| THE TASK |
Output every line of the listing below without a single change.

(Records in a dataset)
============

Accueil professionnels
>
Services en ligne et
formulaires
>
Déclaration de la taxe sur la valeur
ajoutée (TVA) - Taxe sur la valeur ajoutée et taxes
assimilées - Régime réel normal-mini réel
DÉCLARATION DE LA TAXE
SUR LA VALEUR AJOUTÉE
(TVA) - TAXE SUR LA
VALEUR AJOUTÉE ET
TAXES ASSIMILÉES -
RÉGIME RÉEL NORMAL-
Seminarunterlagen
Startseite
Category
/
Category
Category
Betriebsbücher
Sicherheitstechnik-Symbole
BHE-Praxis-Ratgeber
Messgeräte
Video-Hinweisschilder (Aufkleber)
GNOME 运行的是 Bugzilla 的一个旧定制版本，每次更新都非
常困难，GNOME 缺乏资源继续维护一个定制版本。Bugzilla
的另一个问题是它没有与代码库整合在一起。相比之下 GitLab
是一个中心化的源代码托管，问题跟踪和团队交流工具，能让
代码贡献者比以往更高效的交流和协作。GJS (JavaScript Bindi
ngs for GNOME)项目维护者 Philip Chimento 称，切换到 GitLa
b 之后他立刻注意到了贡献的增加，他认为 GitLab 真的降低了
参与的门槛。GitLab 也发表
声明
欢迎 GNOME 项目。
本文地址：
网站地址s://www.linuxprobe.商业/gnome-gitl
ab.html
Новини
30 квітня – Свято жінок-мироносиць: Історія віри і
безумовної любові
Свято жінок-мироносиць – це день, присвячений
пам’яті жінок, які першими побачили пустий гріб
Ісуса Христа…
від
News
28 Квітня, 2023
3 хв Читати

============

| SOLUTION FOR THIS TASK |
Accueil professionnels
>
Services en ligne et
formulaires
>
Déclaration de la taxe sur la valeur
ajoutée (TVA) - Taxe sur la valeur ajoutée et taxes
assimilées - Régime réel normal-mini réel
DÉCLARATION DE LA TAXE
SUR LA VALEUR AJOUTÉE
(TVA) - TAXE SUR LA
VALEUR AJOUTÉE ET
TAXES ASSIMILÉES -
RÉGIME RÉEL NORMAL-
Seminarunterlagen
Startseite
Category
/
Category
Category
Betriebsbücher
Sicherheitstechnik-Symbole
BHE-Praxis-Ratgeber
Messgeräte
Video-Hinweisschilder (Aufkleber)
GNOME 运行的是 Bugzilla 的一个旧定制版本，每次更新都非
常困难，GNOME 缺乏资源继续维护一个定制版本。Bugzilla
的另一个问题是它没有与代码库整合在一起。相比之下 GitLab
是一个中心化的源代码托管，问题跟踪和团队交流工具，能让
代码贡献者比以往更高效的交流和协作。GJS (JavaScript Bindi
ngs for GNOME)项目维护者 Philip Chimento 称，切换到 GitLa
b 之后他立刻注意到了贡献的增加，他认为 GitLab 真的降低了
参与的门槛。GitLab 也发表
声明
欢迎 GNOME 项目。
本文地址：
网站地址s://www.linuxprobe.商业/gnome-gitl
ab.html
Новини
30 квітня – Свято жінок-мироносиць: Історія віри і
безумовної любові
Свято жінок-мироносиць – це день, присвячений
пам’яті жінок, які першими побачили пустий гріб
Ісуса Христа…
від
News
28 Квітня, 2023
3 хв Читати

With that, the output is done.